PROVIDED DATA →
..........

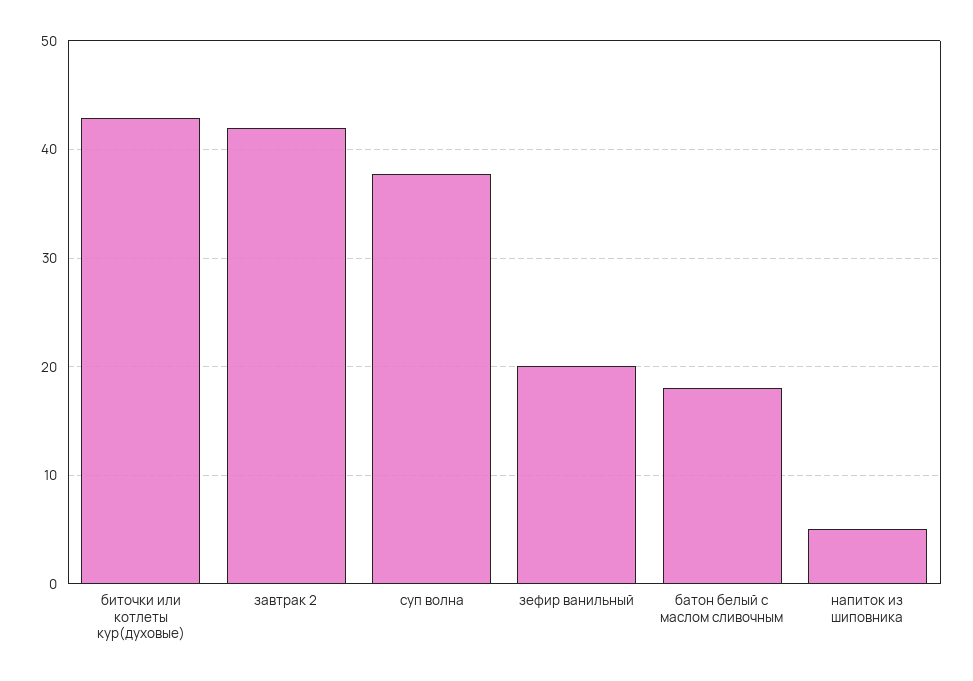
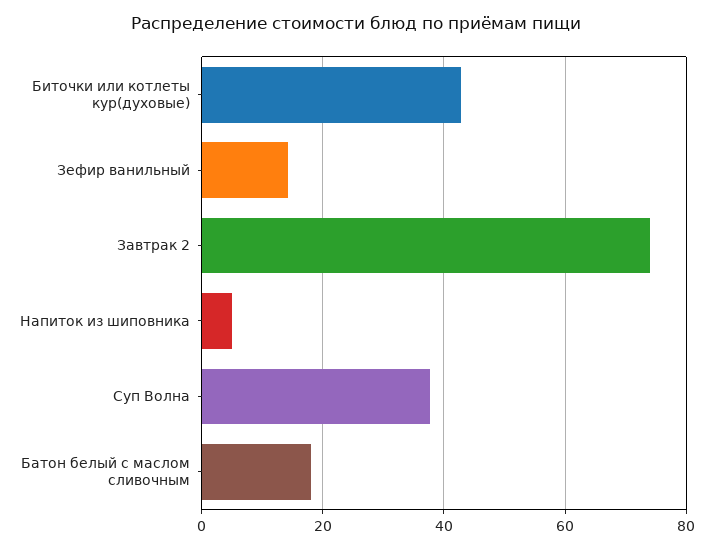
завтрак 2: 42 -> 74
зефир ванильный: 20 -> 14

..........

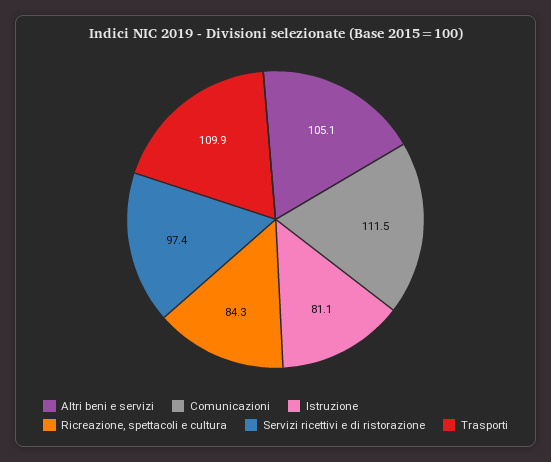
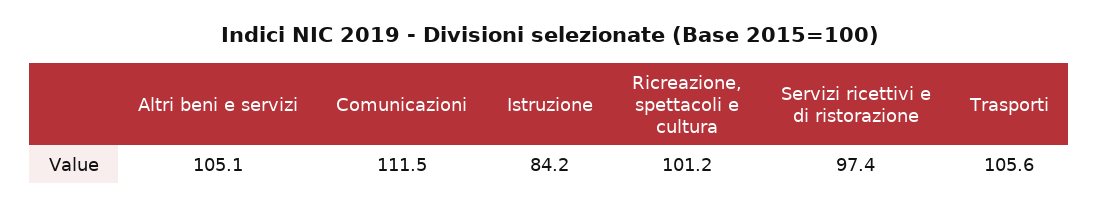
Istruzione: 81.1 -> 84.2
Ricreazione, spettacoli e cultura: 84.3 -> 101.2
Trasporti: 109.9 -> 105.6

..........

THE PROBLEM →
Would you copy, unchanged, the stretch of the records above that begins at the line containing "Istruzione: 81.1 -> 84.2" and ends at the line containing "Trasporti: 109.9 -> 105.6", and only that?

TASK SOLUTION →
Istruzione: 81.1 -> 84.2
Ricreazione, spettacoli e cultura: 84.3 -> 101.2
Trasporti: 109.9 -> 105.6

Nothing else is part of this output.